TASK TO COMPLETE: Reproduce every line of the records that follow, changing nothing in spelling, punctuation, or line breaks.

::: MATERIAL PROVIDED

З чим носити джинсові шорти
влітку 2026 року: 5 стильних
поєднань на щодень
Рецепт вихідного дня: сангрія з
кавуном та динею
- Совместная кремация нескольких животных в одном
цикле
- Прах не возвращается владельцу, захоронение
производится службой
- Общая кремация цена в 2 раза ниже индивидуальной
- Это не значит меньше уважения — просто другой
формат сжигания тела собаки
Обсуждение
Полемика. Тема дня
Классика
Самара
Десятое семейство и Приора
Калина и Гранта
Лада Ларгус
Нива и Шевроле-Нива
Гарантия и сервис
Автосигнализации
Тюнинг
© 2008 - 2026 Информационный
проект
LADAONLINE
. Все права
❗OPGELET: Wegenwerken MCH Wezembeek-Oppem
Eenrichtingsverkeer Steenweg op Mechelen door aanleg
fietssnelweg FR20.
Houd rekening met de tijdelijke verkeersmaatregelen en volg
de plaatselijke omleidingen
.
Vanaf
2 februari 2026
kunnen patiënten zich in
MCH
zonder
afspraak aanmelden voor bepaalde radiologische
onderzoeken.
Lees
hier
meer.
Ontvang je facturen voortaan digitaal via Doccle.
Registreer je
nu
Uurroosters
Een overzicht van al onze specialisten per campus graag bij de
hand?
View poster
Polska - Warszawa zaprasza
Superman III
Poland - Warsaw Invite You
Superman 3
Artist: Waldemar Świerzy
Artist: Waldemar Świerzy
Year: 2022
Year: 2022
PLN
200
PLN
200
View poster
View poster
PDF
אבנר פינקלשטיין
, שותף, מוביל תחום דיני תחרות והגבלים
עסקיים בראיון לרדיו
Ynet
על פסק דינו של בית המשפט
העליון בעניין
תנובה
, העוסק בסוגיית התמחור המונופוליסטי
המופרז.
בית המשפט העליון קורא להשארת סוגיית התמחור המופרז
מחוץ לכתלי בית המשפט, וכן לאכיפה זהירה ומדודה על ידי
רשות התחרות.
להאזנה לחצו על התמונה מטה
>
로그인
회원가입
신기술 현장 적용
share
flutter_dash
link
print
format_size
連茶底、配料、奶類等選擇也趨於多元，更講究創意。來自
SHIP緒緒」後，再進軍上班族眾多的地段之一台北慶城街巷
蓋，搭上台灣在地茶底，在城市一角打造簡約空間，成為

::::::

RESPONSE TO THIS TASK:
З чим носити джинсові шорти
влітку 2026 року: 5 стильних
поєднань на щодень
Рецепт вихідного дня: сангрія з
кавуном та динею
- Совместная кремация нескольких животных в одном
цикле
- Прах не возвращается владельцу, захоронение
производится службой
- Общая кремация цена в 2 раза ниже индивидуальной
- Это не значит меньше уважения — просто другой
формат сжигания тела собаки
Обсуждение
Полемика. Тема дня
Классика
Самара
Десятое семейство и Приора
Калина и Гранта
Лада Ларгус
Нива и Шевроле-Нива
Гарантия и сервис
Автосигнализации
Тюнинг
© 2008 - 2026 Информационный
проект
LADAONLINE
. Все права
❗OPGELET: Wegenwerken MCH Wezembeek-Oppem
Eenrichtingsverkeer Steenweg op Mechelen door aanleg
fietssnelweg FR20.
Houd rekening met de tijdelijke verkeersmaatregelen en volg
de plaatselijke omleidingen
.
Vanaf
2 februari 2026
kunnen patiënten zich in
MCH
zonder
afspraak aanmelden voor bepaalde radiologische
onderzoeken.
Lees
hier
meer.
Ontvang je facturen voortaan digitaal via Doccle.
Registreer je
nu
Uurroosters
Een overzicht van al onze specialisten per campus graag bij de
hand?
View poster
Polska - Warszawa zaprasza
Superman III
Poland - Warsaw Invite You
Superman 3
Artist: Waldemar Świerzy
Artist: Waldemar Świerzy
Year: 2022
Year: 2022
PLN
200
PLN
200
View poster
View poster
PDF
אבנר פינקלשטיין
, שותף, מוביל תחום דיני תחרות והגבלים
עסקיים בראיון לרדיו
Ynet
על פסק דינו של בית המשפט
העליון בעניין
תנובה
, העוסק בסוגיית התמחור המונופוליסטי
המופרז.
בית המשפט העליון קורא להשארת סוגיית התמחור המופרז
מחוץ לכתלי בית המשפט, וכן לאכיפה זהירה ומדודה על ידי
רשות התחרות.
להאזנה לחצו על התמונה מטה
>
로그인
회원가입
신기술 현장 적용
share
flutter_dash
link
print
format_size
連茶底、配料、奶類等選擇也趨於多元，更講究創意。來自
SHIP緒緒」後，再進軍上班族眾多的地段之一台北慶城街巷
蓋，搭上台灣在地茶底，在城市一角打造簡約空間，成為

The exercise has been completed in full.